## [Testo da leggere]
Intervista con Cisco, voce dei Modena City Ramblers.Viaggio, memoria, tradizioni
Data: Giovedì, 02 dicembre @ 21:42:58 CET Argomento: La Rassegna Stampa sui Ramblers
di Alfredo Pulvirenti
Incontro Cisco poco prima dell’inizio di un concerto dei Modena City Ramblers a Roma. Sta passeggiando nel prato dietro il palco, ha appena firmato una maglietta e un cappellino a due fan, disegnando la bomba simbolo del gruppo dai tempi di Radio Rebelde. Quando gli chiedo di intervistare lui o qualcuno del gruppo, mi spiega che è lui a parlare con i giornalisti, per evitare quelle situazioni in cui un membro della band parla e gli altri stanno in silenzio “come dei cretini”. Ma aggiunge, sorridendo, che non abbiamo molto tempo a disposizione. Perciò comincio subito:
Ti faccio una domanda generica. Quanto è importante la dimensione del viaggio nel lavoro del tuo gruppo?

## [Informazioni riportate]
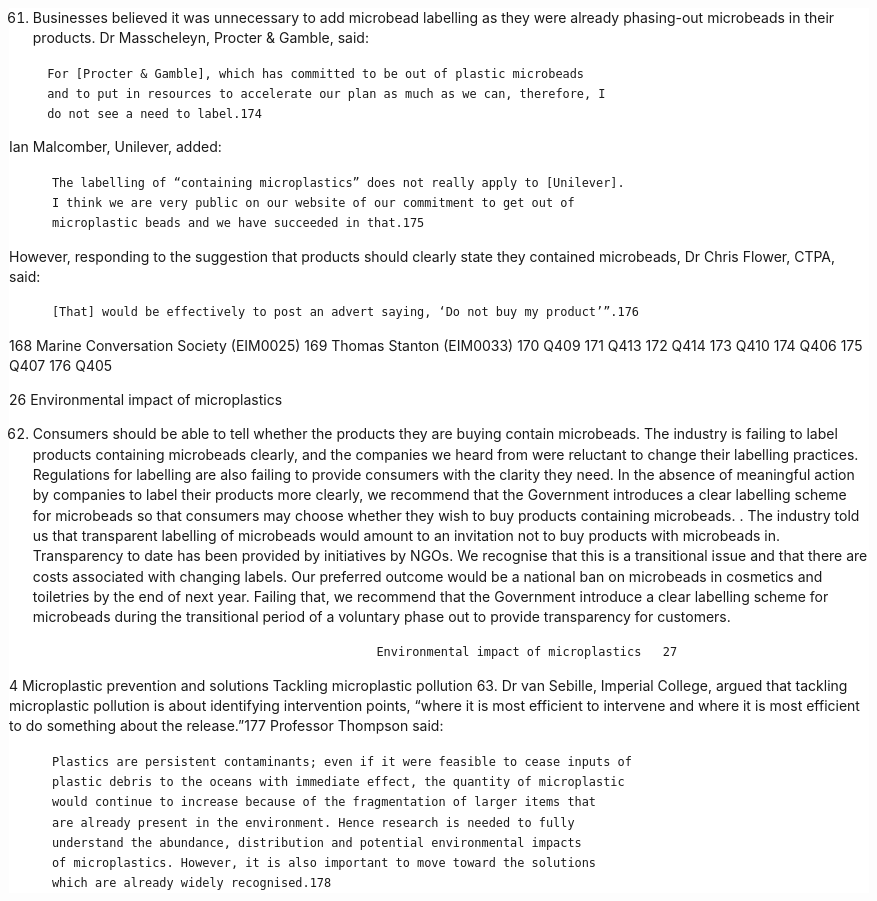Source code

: 61. Businesses believed it was unnecessary to add microbead labelling as
    they were already phasing-out microbeads in their products. Dr
    Masscheleyn, Procter & Gamble, said:

          For [Procter & Gamble], which has committed to be out of plastic microbeads
          and to put in resources to accelerate our plan as much as we can, therefore, I
          do not see a need to label.174

Ian Malcomber, Unilever, added:

          The labelling of “containing microplastics” does not really apply to [Unilever].
          I think we are very public on our website of our commitment to get out of
          microplastic beads and we have succeeded in that.175

However, responding to the suggestion that products should clearly state
they contained microbeads, Dr Chris Flower, CTPA, said:

          [That] would be effectively to post an advert saying, ‘Do not buy my product’”.176

168 Marine Conversation Society (EIM0025) 169 Thomas Stanton (EIM0033)
170 Q409 171 Q413 172 Q414 173 Q410 174 Q406 175 Q407 176 Q405

26 Environmental impact of microplastics

62. Consumers should be able to tell whether the products they are
    buying contain microbeads. The industry is failing to label products
    containing microbeads clearly, and the companies we heard from were
    reluctant to change their labelling practices. Regulations for
    labelling are also failing to provide consumers with the clarity
    they need. In the absence of meaningful action by companies to label
    their products more clearly, we recommend that the Government
    introduces a clear labelling scheme for microbeads so that consumers
    may choose whether they wish to buy products containing microbeads.
    . The industry told us that transparent labelling of microbeads
    would amount to an invitation not to buy products with microbeads
    in. Transparency to date has been provided by initiatives by NGOs.
    We recognise that this is a transitional issue and that there are
    costs associated with changing labels. Our preferred outcome would
    be a national ban on microbeads in cosmetics and toiletries by the
    end of next year. Failing that, we recommend that the Government
    introduce a clear labelling scheme for microbeads during the
    transitional period of a voluntary phase out to provide transparency
    for customers.

                                                        Environmental impact of microplastics   27

4 Microplastic prevention and solutions Tackling microplastic pollution
63. Dr van Sebille, Imperial College, argued that tackling microplastic
pollution is about identifying intervention points, “where it is most
efficient to intervene and where it is most efficient to do something
about the release.”177 Professor Thompson said:

          Plastics are persistent contaminants; even if it were feasible to cease inputs of
          plastic debris to the oceans with immediate effect, the quantity of microplastic
          would continue to increase because of the fragmentation of larger items that
          are already present in the environment. Hence research is needed to fully
          understand the abundance, distribution and potential environmental impacts
          of microplastics. However, it is also important to move toward the solutions
          which are already widely recognised.178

## [Da fare]
a - Nell'intervista con Cisco, che cosa disegna Cisco sulla maglietta e sul cappellino dei due fan?
b - Prosegui l'intervista con Cisco a partire dall'ultima frase riportata.
Per svolgere il lavoro le voci riportate non servono.

## [Risposte numerate]
a - La bomba simbolo del gruppo dai tempi di Radio Rebelde.

b -
Il viaggio è fondamentale per noi; nel senso che siamo nati da un viaggio fatto in Irlanda e da allora non ci siamo più fermati. Abbiamo conosciuto il nostro paese, la nostra terra, l’Italia intera, l’Europa, abbiamo conosciuto il Sud America, abbiamo conosciuto l’Africa. Piccole parti, piccole conoscenze, piccole gocce di conoscenza, e continueremo a viaggiare. Non ci fermeremo mai. Io dico sempre che il giorno in cui ci fermeremo in questo viaggio, smetteremo di suonare. Perché è da lì che nascono tutte le nostre riflessioni, tutte le nostre idee.
In “Riportando tutto a casa” (primo album dei Modena) voi dite anche che il viaggio è anche ciò che vi ha permesso di restare in Italia, riuscendo a conoscere le tradizioni, i popoli, tutto ciò che a volte sembra sepolto.
Perfetto. Hai detto una cosa che non sono mai riuscito a dire. Dal viaggio in Irlanda sono riuscito a conoscere il mio paese, nel senso che io ero pronto ad andare a vivere in Irlanda, e invece mi sono costruito, tra virgolette, una mia Irlanda in Italia. E ora sono fiero di quello che abbiamo costruito negli anni.
Dove avete scoperto le ultime influenze musicali o tradizioni che vi hanno affascinato?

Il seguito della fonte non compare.